Quoted text
↓

Thursday, November 4, 2010

The secret life...revealed.

You are Rosaleen. Write a note to your friend in Monroe and tell her a little bit about what you've been doing lately.  Remember to assume the character's voice.  (Due:  THURSDAY, November 11, 2010, 10 a.m.)

Thursday, October 21, 2010

The fog rose around the old mansion....

There is something howling, and a creaking door.  The air is damp and chills the bone.  All of these sensory details set the scene for a scary experience in literature.  Below, write the first three paragraphs of a story. Be sure to send the message that this will be a scary one, by offering sensory details that will make it clear that this is going to be bloody.

Wednesday, March 31, 2010

Journals #63-65

#63: Identify your favorite restaurant and explain in detail why you like it.  Or do the same for your least favorite restaurant.

↑

Recorded data:
↓

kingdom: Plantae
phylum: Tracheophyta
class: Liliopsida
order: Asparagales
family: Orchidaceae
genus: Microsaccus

↑

Task to complete
Duplicate the whole writing-prompt blog above, word for word.

Result for this exercise
Thursday, November 4, 2010

The secret life...revealed.

You are Rosaleen. Write a note to your friend in Monroe and tell her a little bit about what you've been doing lately.  Remember to assume the character's voice.  (Due:  THURSDAY, November 11, 2010, 10 a.m.)

Thursday, October 21, 2010

The fog rose around the old mansion....

There is something howling, and a creaking door.  The air is damp and chills the bone.  All of these sensory details set the scene for a scary experience in literature.  Below, write the first three paragraphs of a story. Be sure to send the message that this will be a scary one, by offering sensory details that will make it clear that this is going to be bloody.

Wednesday, March 31, 2010

Journals #63-65

#63: Identify your favorite restaurant and explain in detail why you like it.  Or do the same for your least favorite restaurant.